**Texto fuente:**
■ ■ ■ ■ ■ ■ ■

Ya era de madrugada y no podía conciliar el sueño. Recordaba a mi abuelo, y lloraba. Ese mismo día sería el entierro y yo necesitaba descansar, pero la imagen del cuerpo sin vida de mi abuelo sobre su cama no salía de mi cabeza. Pensaba en los momentos de alegría, el último viaje, su entusiasmo de cada mañana, sus consejos, sus abrazos, su triste agonía.
Todo había pasado muy rápido, tan solo hacía un mes él había caído enfermo porque se había agravado una fibrosis pulmonar que, poco a poco, lo fue consumiendo.
Apenas dormí dos horas aquella madrugada y desperté alrededor de las 4:30 de la mañana con el rostro apagado y deshecho por las lágrimas que fueron imposibles de contener.
A lo lejos escuché a mi tía y a mi abuelita que también se había despertado. Ellas hablaban de los planes de ese día: cómo sería el itinerario, que servirían a los amigos y familiares y otros detalles de la despedida.
Tuve ganas de salir de mi habitación, pero no lo hice. Escuchaba desde lejos el sonido del teléfono fijo y las contestaciones en medio de llantos, la llegada de los vecinos que se iban enterando de la muerte, los preparativos de las tazas de café y galletas.
Decidí salir a las 7 de la mañana. Encontré en la sala, al lado del ataúd, a unos cuantos familiares y conocidos que hablaban de mi abuelo. Minutos después, llegó mi tío desde Cajamarca. Él pretendía despedirse de su padre aún con vida, pero llegó tarde.
Muchos de mis tíos y hermanos de mi abuelo tampoco pudieron despedirlo, puesto que se encontraban fuera de Lima y la pandemia había elevado el costo de los pasajes e impuestos protocolos engorrosos. La familia estaba separada, justo en esos momentos donde debió ser el mayor consuelo.
Mi abuelo falleció un viernes 2 de julio del 2021, a las 10 de la mañana, en la soledad de su cuarto. La primera en encontrarlo sin vida fue mi abuela, que minutos después, en compañía de toda la familia, fue quien dirigió el primer rezo de despedida.
La mañana del sábado se agotaba en medio de la tristeza y la casa se iba llenando. Los arreglos florales aumentaban, las fuentes de comida pasaban por cada invitado, los llantos contenidos se sentían, más conocidos se enteraban y el sentimiento afloraba.
A las 11, llegó la banda, que un día antes me había encargado de buscar. Era música cajamarquina, de Chota, el pueblo de mi abuelo. En ese momento, en que la música empezó a sonar, caí en una realidad inexplicable, un baldazo de agua fría, resulta que todo esto era real.
Es difícil de asimilar y sé que muchos lo entenderán. Cuando se trata de un ser querido, no lo quieres aceptar, pasas por muchos sentimientos. Te invade la tristeza, la ira, la decepción, muchas veces, incluso, la culpa.
Mi abuelo estuvo en agonía durante un mes. Pero así se acaba la vida, en el momento más inesperado entras a ese oscuro túnel sin retorno. La muerte es ciega, sorda y muda, se encuentra ahí acechando para llevarse a los que queremos. Hay que disfrutar cada día, como si fuese el último, nunca se sabe que tan cerca aguarda la muerte y que tanto te dolerá no decirle a ese ser querido cuanto lo amas.
El duelo pesa y más cuando no le diste ese último abrazo en vida, cuando planeamos tantas cosas que no se cumplieron, cuando te quedaste con ganas de decirle un te quiero.

■ ■ ■ ■ ■ ■ ■

Registros de una colección
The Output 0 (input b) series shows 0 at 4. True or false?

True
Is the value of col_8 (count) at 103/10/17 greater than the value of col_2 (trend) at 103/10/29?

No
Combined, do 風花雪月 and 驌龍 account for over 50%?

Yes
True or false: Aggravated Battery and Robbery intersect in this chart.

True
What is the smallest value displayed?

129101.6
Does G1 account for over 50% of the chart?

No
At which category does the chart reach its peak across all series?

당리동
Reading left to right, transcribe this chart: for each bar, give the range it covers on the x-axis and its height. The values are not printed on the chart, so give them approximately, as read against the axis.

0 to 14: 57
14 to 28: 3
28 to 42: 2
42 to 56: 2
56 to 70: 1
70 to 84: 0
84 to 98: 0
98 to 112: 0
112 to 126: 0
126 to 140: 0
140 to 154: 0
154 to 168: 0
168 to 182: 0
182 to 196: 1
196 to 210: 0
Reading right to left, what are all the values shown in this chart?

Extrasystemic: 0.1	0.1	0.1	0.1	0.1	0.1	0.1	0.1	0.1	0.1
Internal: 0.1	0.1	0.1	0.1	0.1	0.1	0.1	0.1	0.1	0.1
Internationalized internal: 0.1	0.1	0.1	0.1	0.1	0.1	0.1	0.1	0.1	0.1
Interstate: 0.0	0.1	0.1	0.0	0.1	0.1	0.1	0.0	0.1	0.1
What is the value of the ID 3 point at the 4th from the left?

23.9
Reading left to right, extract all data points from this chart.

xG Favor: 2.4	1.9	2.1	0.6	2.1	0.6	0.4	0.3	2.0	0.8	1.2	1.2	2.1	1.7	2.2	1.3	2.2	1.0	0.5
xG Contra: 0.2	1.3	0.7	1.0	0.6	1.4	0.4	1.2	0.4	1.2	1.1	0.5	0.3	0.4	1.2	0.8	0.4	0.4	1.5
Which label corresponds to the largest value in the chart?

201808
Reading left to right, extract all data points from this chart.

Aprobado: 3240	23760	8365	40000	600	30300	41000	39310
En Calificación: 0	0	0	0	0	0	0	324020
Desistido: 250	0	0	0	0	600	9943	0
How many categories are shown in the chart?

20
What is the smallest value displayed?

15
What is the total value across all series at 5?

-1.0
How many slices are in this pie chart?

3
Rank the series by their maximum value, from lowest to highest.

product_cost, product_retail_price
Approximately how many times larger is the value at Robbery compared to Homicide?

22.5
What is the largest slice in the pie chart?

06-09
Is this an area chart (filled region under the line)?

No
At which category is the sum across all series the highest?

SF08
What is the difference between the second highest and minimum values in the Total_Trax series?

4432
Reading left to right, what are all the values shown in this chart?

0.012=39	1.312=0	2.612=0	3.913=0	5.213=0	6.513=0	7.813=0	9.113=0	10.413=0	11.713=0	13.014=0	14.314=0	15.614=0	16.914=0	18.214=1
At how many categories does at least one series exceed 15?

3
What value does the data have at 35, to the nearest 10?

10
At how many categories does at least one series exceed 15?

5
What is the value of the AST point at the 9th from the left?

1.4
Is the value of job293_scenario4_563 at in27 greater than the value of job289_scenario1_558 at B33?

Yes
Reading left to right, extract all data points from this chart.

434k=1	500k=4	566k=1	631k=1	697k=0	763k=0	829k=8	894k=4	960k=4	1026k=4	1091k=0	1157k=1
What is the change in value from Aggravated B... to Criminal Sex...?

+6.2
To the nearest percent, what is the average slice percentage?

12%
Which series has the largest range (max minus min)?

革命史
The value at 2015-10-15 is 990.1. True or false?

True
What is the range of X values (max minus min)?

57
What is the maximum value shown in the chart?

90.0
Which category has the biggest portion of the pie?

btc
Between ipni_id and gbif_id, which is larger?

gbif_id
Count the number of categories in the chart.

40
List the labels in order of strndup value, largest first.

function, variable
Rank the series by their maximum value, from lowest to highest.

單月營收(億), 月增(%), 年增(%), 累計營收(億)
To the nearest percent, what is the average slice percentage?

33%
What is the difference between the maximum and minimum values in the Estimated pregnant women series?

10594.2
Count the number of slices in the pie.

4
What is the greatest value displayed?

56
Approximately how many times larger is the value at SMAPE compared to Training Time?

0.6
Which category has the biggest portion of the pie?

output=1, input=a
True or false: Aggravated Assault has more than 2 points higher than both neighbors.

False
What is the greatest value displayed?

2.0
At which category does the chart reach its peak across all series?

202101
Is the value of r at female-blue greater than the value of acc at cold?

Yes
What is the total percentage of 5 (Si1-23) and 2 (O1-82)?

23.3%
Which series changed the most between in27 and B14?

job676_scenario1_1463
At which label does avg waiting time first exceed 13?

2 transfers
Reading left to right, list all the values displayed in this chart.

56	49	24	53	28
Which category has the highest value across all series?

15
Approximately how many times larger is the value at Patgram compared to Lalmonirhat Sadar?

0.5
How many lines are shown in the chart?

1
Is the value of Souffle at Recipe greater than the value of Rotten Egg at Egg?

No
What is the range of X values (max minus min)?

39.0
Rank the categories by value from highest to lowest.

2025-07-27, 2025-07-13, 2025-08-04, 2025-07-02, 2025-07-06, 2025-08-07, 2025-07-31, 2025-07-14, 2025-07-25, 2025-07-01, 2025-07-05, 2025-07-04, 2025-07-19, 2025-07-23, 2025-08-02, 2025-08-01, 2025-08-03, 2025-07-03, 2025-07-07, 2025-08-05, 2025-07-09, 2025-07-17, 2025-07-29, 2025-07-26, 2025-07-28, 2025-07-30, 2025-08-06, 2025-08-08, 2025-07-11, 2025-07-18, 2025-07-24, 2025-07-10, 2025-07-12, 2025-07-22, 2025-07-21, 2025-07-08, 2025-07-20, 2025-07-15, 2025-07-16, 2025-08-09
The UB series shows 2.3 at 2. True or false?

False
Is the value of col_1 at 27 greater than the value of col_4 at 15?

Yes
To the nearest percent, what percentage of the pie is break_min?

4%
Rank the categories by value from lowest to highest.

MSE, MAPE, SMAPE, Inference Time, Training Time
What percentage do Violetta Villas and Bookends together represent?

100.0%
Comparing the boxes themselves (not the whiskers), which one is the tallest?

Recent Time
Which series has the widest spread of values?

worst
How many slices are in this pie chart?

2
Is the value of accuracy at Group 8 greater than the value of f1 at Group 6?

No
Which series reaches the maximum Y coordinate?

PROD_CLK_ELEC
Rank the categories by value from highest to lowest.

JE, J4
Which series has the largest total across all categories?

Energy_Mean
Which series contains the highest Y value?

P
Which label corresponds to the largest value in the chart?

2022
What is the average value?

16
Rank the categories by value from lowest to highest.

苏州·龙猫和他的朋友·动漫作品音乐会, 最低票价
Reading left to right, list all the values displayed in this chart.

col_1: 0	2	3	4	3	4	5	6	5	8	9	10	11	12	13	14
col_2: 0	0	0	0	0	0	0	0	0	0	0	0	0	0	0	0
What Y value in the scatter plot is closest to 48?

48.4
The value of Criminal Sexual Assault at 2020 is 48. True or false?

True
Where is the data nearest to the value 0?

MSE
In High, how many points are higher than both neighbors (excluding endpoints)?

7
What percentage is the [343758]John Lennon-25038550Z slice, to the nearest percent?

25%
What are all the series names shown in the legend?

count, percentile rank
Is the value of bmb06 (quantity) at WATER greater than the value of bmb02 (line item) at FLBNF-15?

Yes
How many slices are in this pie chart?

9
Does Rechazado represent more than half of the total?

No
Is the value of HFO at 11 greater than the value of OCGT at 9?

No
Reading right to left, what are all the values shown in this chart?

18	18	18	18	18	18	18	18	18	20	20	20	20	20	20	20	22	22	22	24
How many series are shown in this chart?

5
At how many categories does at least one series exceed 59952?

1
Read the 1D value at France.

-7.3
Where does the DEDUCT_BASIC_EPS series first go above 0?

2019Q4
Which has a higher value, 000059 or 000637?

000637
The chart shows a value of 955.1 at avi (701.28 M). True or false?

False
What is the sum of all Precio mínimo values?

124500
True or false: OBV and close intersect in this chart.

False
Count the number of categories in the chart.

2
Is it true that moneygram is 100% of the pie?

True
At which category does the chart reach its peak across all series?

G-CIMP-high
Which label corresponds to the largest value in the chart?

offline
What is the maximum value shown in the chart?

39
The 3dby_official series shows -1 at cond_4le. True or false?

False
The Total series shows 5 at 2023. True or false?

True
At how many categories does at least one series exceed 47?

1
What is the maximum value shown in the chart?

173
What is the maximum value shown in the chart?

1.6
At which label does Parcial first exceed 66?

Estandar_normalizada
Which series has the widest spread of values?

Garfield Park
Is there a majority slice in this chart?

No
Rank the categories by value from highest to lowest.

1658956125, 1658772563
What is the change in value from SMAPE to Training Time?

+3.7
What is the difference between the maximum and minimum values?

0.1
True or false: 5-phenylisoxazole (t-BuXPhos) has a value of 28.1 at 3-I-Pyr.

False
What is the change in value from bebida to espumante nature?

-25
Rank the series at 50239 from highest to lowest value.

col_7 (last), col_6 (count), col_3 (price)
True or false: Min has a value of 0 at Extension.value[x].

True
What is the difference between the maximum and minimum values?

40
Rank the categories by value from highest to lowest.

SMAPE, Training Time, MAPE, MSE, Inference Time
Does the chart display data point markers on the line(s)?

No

■ ■ ■ ■ ■ ■ ■

**Tareas y ejercicios:**
A: Transcribe sin cambios el fragmento del relato sobre el abuelo que comienza con "La mañana del" y continúa hasta "el sentimiento afloraba.".
B: Responde estas preguntas a partir del relato sobre el abuelo.
(i) ¿Qué enfermedad se le había agravado al abuelo?
(ii) ¿Desde qué lugar llegó el tío que pretendía despedirse de su padre?
(iii) ¿Quién fue la primera persona en encontrar al abuelo sin vida?

**Respuestas numeradas:**
A:
La mañana del sábado se agotaba en medio de la tristeza y la casa se iba llenando. Los arreglos florales aumentaban, las fuentes de comida pasaban por cada invitado, los llantos contenidos se sentían, más conocidos se enteraban y el sentimiento afloraba.

B:
(i) Una fibrosis pulmonar.
(ii) Desde Cajamarca.
(iii) La abuela.